Pecora is currently pursuing a graduate degree in medical illustration at Augusta University in Georgia. The field is highly competitive. There are only three accredited programs in all of North America (at Johns Hopkins, University of Illinois, Chicago and Augusta) and only five to nine people get chosen from each of the three universities every year.
“Christina is hard-working and relentless. She had a clear goal of graduate school at one of the most prestigious institutions in the world, and she worked hard to make that happen,” said Dowdalls. “We at CSULB are very proud of Christina’s acceptance into the Medical Illustration program at Georgia, and know that she will be a great asset to that program.”
“Most people don’t know what medical illustration is. The most common thing would be drawings in anatomy books.”
For now, Pecora envisions herself working for a company where her illustrations can be used to educate others – whether it be for court cases or in a hospital to assist doctors with surgical techniques – and teaching medical illustration classes for fun.
“Anything that involves working with others and then helping others understand something,” Pecora said.
She’s already done quite a bit to help others. After graduation, Pecora spent two years building up her portfolio and completing pre-requisites for the graduate program. While in a prosection lab getting dissection experience, she met fellow CSULB alum Mia Nobles, who was working on her graduate thesis in kinesiology. The two paired up and created the first dissection manual for undergraduate students in existence.
Within the span of one semester, Nobles planned, wrote and performed dissections for the 460-page manual, while Pecora, acting as co-dissector, took photos for a photo atlas and created 190 illustrations.
“Sometimes I would draw from the photos and other times I would draw straight from the body,” Pecora explained. “I’d draw the dissections as Mia was working on them and then I would draw the finalized dissection and put it into the manual and do the layout with her writings. It was a lot of work.”

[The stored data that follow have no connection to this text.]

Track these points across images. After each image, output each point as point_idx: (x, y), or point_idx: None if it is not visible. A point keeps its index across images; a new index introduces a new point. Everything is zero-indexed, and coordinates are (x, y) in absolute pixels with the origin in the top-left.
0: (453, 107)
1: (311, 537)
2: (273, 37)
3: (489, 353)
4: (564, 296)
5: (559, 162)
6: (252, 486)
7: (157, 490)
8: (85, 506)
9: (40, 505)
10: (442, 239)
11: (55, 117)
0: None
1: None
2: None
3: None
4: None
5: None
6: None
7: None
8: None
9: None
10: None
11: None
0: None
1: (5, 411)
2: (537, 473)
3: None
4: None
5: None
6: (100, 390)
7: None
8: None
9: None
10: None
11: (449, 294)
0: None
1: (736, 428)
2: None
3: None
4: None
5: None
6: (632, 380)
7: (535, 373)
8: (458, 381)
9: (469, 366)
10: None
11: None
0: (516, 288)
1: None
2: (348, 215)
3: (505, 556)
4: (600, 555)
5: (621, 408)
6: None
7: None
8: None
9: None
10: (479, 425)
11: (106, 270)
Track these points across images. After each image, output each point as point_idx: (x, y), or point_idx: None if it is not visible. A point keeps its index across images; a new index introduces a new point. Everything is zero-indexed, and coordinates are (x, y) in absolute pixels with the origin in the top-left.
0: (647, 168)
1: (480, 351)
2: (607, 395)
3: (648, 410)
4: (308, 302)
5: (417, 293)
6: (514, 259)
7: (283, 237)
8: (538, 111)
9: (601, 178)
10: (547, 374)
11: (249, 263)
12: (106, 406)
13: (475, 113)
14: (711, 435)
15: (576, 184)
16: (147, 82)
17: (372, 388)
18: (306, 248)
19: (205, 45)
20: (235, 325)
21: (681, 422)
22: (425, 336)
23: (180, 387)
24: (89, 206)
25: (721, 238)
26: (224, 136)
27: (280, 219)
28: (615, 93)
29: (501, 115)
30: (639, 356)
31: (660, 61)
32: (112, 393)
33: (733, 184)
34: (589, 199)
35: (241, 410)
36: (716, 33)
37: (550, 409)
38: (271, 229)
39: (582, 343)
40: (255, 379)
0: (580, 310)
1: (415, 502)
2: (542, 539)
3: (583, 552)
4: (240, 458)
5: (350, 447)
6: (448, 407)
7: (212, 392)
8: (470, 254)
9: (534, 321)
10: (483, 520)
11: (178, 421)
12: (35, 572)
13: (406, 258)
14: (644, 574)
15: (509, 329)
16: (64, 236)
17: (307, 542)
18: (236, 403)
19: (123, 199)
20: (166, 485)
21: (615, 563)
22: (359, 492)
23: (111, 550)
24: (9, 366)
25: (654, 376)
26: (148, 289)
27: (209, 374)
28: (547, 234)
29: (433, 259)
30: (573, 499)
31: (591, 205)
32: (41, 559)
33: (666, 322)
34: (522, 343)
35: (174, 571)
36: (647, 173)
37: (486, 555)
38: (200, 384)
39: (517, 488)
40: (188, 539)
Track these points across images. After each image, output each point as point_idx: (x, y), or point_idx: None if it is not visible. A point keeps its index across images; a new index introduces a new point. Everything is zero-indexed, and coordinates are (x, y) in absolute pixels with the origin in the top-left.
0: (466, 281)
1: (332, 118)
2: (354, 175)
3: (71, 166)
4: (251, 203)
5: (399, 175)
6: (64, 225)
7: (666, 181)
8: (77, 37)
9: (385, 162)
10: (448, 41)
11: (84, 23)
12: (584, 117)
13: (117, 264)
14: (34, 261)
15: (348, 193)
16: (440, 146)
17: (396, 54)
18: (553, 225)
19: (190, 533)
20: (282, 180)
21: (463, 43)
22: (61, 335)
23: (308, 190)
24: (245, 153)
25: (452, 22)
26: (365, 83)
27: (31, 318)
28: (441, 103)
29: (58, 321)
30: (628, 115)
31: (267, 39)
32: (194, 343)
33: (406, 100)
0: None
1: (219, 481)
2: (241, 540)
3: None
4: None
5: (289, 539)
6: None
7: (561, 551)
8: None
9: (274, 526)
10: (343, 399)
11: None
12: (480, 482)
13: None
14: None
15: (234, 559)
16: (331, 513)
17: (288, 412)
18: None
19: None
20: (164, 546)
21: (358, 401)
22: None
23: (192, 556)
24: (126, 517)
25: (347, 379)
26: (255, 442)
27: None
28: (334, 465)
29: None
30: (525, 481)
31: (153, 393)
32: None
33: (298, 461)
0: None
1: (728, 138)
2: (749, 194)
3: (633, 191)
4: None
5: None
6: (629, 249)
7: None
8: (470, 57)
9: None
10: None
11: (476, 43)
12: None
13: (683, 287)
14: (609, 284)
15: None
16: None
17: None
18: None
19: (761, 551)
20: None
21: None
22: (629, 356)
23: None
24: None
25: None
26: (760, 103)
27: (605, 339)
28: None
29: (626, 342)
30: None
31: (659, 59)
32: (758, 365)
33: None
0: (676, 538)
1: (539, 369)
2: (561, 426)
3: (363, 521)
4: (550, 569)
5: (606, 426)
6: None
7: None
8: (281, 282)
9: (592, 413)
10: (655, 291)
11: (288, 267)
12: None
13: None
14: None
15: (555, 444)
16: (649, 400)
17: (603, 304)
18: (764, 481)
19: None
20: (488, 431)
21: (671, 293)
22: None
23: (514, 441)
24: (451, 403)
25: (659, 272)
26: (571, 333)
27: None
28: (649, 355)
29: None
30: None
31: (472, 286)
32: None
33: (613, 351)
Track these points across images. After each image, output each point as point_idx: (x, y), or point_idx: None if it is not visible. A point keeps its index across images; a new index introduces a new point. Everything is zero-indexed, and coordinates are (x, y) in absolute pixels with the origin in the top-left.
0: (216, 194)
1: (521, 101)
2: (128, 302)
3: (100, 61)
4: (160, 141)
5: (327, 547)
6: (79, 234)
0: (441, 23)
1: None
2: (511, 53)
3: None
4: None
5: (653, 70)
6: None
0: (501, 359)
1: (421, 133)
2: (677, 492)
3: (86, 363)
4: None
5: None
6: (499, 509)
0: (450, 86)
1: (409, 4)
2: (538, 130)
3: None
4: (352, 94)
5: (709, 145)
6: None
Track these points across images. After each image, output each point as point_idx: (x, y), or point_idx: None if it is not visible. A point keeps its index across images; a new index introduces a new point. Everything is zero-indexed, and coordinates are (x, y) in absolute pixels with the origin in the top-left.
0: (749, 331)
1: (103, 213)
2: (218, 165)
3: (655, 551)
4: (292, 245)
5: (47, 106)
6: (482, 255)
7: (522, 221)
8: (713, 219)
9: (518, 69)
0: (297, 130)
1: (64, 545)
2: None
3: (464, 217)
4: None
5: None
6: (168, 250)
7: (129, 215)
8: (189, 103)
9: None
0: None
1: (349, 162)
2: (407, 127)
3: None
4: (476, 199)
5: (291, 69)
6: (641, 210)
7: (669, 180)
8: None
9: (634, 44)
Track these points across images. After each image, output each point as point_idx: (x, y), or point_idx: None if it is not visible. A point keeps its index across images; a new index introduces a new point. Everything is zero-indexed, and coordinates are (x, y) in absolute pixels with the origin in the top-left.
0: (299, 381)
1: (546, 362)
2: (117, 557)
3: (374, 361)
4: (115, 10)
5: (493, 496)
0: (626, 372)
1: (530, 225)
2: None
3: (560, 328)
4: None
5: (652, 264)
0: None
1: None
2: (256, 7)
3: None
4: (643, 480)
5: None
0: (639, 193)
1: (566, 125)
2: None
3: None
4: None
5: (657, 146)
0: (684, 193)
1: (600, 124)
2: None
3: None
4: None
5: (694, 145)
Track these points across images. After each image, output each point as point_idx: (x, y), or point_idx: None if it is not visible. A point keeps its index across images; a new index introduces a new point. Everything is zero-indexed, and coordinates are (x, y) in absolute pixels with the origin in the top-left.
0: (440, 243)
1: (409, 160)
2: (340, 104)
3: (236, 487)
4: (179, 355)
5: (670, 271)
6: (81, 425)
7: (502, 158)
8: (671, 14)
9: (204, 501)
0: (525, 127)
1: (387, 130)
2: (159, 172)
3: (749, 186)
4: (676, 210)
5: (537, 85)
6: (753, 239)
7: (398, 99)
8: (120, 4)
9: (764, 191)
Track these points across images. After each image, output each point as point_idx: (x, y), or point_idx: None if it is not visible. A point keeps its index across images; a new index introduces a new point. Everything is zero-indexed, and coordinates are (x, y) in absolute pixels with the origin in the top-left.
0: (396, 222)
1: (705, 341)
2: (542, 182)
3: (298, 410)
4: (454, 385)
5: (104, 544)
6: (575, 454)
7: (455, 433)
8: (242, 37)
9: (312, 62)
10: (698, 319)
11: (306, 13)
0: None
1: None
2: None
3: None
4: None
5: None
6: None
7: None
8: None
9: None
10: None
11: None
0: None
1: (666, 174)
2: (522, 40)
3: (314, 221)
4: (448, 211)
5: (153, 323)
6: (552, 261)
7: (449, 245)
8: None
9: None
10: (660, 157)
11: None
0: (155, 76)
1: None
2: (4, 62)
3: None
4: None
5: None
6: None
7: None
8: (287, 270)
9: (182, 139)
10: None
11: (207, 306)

Quick sketches of Nobles dissecting would take about 30 minutes for Pecora to complete. Bigger ones that she illustrated using graphite and then scanned and digitally colored would take 25–30 hours.
The manual is currently posted to the thesis office and the duo plan to copyright the contents in order to make it available to a wide audience.
As an undergraduate student, Pecora also worked for the Learning Assistance Center as a Supplemental Instruction advisor. SI advisors facilitate sessions for high fail rate classes to help peers succeed. The role required her to attend lectures with the students and then meet in another classroom an hour and a half twice a week to go over the material and give the students tools to learn. She would also hold office hours and exchange emails.
Through it all, Pecora said her parents have been extremely supportive.
“I’m the first in the family to go to college and now a master’s, which I’m pretty stoked about, so the whole college thing for them was all new,” Pecora said.
The only time her parents have stepped in was when she was at that crucial crossroads as an undergraduate choosing a major.
“After the nursing notion was gone, I thought I would be a graphic designer, but I talked to my dad and he said it’d seem like I’d want to do something more creative,” Pecora recalled. “That’s what kind of pushed me to look for something else instead of settling. They’ve been fully supportive since.”